Input data below:

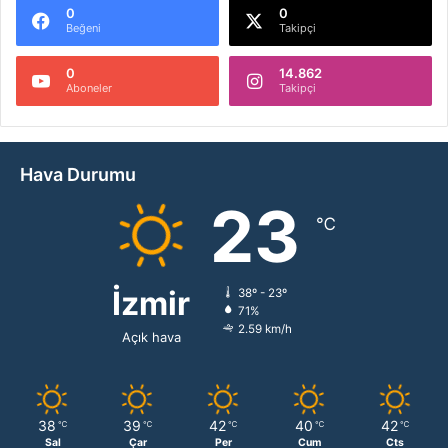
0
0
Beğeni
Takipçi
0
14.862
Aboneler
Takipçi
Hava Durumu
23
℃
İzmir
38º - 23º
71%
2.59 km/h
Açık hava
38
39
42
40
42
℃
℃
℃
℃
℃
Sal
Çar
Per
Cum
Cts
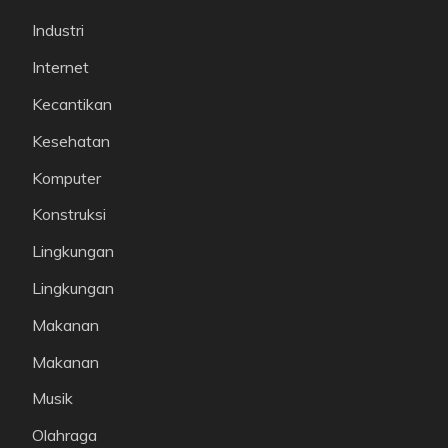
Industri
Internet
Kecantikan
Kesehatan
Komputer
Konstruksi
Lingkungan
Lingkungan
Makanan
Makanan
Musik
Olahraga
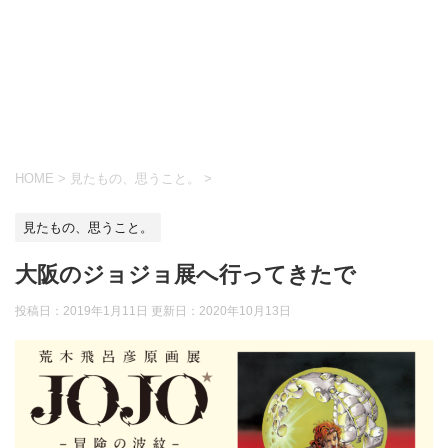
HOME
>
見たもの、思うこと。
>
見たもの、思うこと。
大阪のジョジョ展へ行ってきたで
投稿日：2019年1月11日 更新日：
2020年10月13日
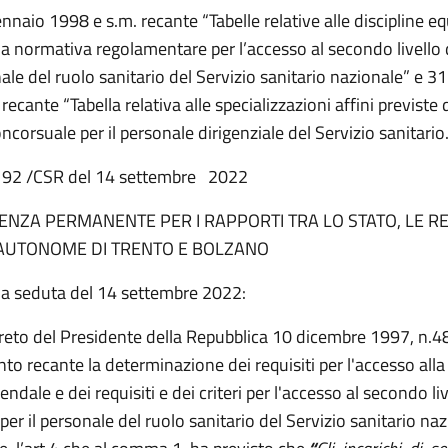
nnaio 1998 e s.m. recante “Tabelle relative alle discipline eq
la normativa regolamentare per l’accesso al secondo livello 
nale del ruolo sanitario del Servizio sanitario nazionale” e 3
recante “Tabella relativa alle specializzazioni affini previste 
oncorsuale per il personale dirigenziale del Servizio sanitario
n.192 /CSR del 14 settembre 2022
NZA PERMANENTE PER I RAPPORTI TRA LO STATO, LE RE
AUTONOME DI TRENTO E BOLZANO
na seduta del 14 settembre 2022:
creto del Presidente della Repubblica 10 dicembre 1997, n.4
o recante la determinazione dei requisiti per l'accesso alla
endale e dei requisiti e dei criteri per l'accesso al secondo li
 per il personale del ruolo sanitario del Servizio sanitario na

End of Input data.

* _What is expected_:
Return the data exactly. Pictures stay out.

* _Solution_:
0
0
Beğeni
Takipçi
0
14.862
Aboneler
Takipçi
Hava Durumu
23
℃
İzmir
38º - 23º
71%
2.59 km/h
Açık hava
38
39
42
40
42
℃
℃
℃
℃
℃
Sal
Çar
Per
Cum
Cts
Industri
Internet
Kecantikan
Kesehatan
Komputer
Konstruksi
Lingkungan
Lingkungan
Makanan
Makanan
Musik
Olahraga
HOME
>
見たもの、思うこと。
>
見たもの、思うこと。
大阪のジョジョ展へ行ってきたで
投稿日：2019年1月11日 更新日：
2020年10月13日
nnaio 1998 e s.m. recante “Tabelle relative alle discipline eq
la normativa regolamentare per l’accesso al secondo livello 
nale del ruolo sanitario del Servizio sanitario nazionale” e 3
recante “Tabella relativa alle specializzazioni affini previste 
oncorsuale per il personale dirigenziale del Servizio sanitario
n.192 /CSR del 14 settembre 2022
NZA PERMANENTE PER I RAPPORTI TRA LO STATO, LE RE
AUTONOME DI TRENTO E BOLZANO
na seduta del 14 settembre 2022:
creto del Presidente della Repubblica 10 dicembre 1997, n.4
o recante la determinazione dei requisiti per l'accesso alla
endale e dei requisiti e dei criteri per l'accesso al secondo li
 per il personale del ruolo sanitario del Servizio sanitario na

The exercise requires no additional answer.